Stated task: Name every condition that the passage on the Japanese garden says the garden experience is founded upon.

Page:
What makes the traditional Japanese garden so spiritually arresting? While this may be explained through an explanation of oriental garden design principles or Ch’an/Zen Buddhist aesthetics, my lack of knowledge has led me to read the gardens in a personal and informal way.

I believe that the garden experience is founded upon a few conditions.

The first would be seclusion. The Japanese garden tends to have the strongest effect when it is encountered and contemplated upon without the distracting presence of strangers, large crowds or anything related to the societies of man (such as the sight of a nearby building which has no role to play in the choreography of the garden sequence). It tends to shut itself away from the world of man so that it can introduce its idealised world to its ‘guests’ in private.

The second condition would be the sequencing of encounters. The garden is a choreography work of sequences in relation to the user’s sightlines and the movement of their body. By paying close attention to how each sequence would affect the thoughts and emotions of the user, elements are very carefully and intentionally introduced. Throughout the journey, the user is sedated but his senses will be heightened before encountering the key encounters.
 

 

The third condition would be the use of thresholds as gateways into new experiences. There must be this symbolical crossing to delineate the everyday from the softer, quieter and more intimate experience of the garden. By crossing the threshold, there is also the symbolic idea of being birthed. Depending on how impressive, formal or informal the threshold is, different meanings can be crafted. Even within a garden, there can be numerous thresholds that one must cross to gradually gravitate towards an intended state of mind.

Stored records:
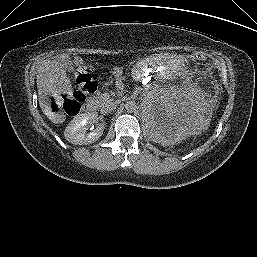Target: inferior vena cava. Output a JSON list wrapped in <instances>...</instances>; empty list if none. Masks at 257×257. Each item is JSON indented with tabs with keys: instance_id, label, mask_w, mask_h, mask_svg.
<instances>
[{
	"instance_id": "inferior-vena-cava-1",
	"label": "inferior vena cava",
	"mask_w": 257,
	"mask_h": 257,
	"mask_svg": "<svg viewBox=\"0 0 257 257\" xmlns=\"http://www.w3.org/2000/svg\"><path fill=\"white\" fill-rule=\"evenodd\" d=\"M117 105L115 102L113 101H107L104 106L101 109L102 113H110L112 112L114 109H116Z\"/></svg>"
}]
</instances>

Result for this exercise: Seclusion, the sequencing of encounters, and the use of thresholds as gateways into new experiences.